To understand the Macintosh, you have to understand what Apple was working with in the early '80s. The California-based company had introduced a graphical user interface with the Apple Lisa, and a man by the name of Steve Jobs was particularly interested in the Lisa's GUI. Though the Lisa itself never really won over the market. It was an expensive machine—costing nearly $10,000 in its first incarnation and even in a cheaper form a year later demanding $3,500, according to Alex Wiltshire's Home Computers: 100 Icons that Defined a Digital Generation.
That wasn't going to cut it if Apple was going to compete with the IBM PC, introduced in 1981, which would begin a wave of IBM-compatible PCs powered by Microsoft software.
Enter, the Macintosh. Developed alongside the Lisa, the Macintosh was a whole lot cheaper than the Lisa despite using the same Motorola processor. A whole lot less RAM helped reduce costs. It launched for a cool $2,495 and included its own GUI alongside two apps designed to show off all the Macintosh had to offer: MacPaint and MacWrite.

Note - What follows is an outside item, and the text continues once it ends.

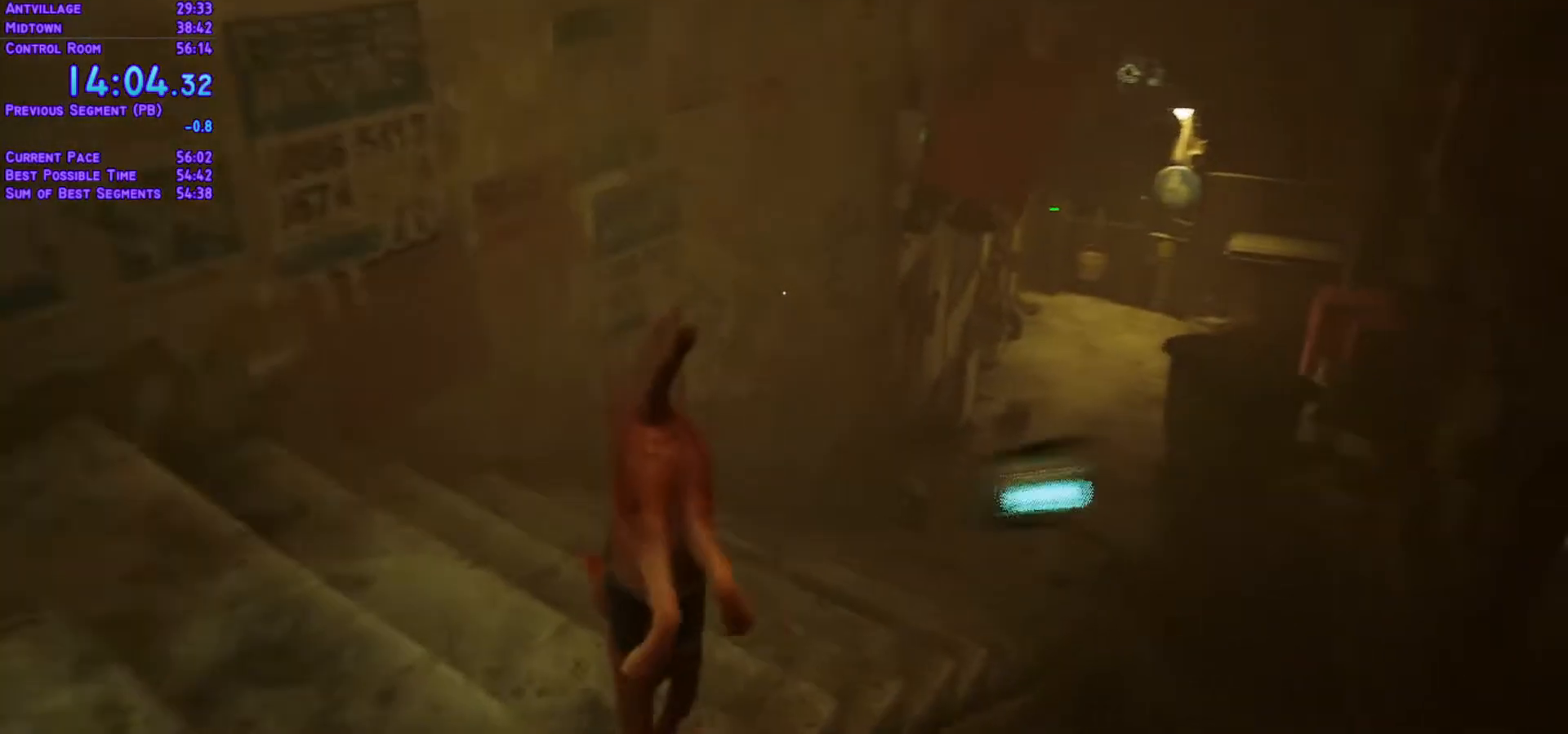
{"buttons": ["L1", "DPAD_UP", "DPAD_RIGHT"], "left_stick": "center", "right_stick": "center", "events": [[117, "DPAD_RIGHT", "down"]]}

The Macintosh was a ready to go box, including a 512 x 342 monochrome display and mouse, and that really helped sell it en masse.
Steve Jobs would talk up the Macintosh in his famous style, too, which would later become even more popular with the invention of the iPhone. The line? IBM is the bad guy, big blue, big brother and Apple is the only one that can stop it with its cool, independent, exciting Macintosh.
Of course, Apple would end up being by far the more closed off ecosystem next to Microsoft, which made its software widely available to all manner of PCs—the Macintosh marks the beginning of a product line that remains to this day designed by Apple itself. The irony…
Though, while this machine would eventually lead to the Mac vs PC debate and years of tribalism, I'm not here to give Apple a good kicking. The Macintosh, like many other computers of its time, was a seminal moment for the industry, and it proved that a GUI is much, much better than some command-line interface (sorry, hardcore Linux users). Without it, I still think we'd have a GUI like we're used to today, but maybe it wouldn't be quite the same as we know it now.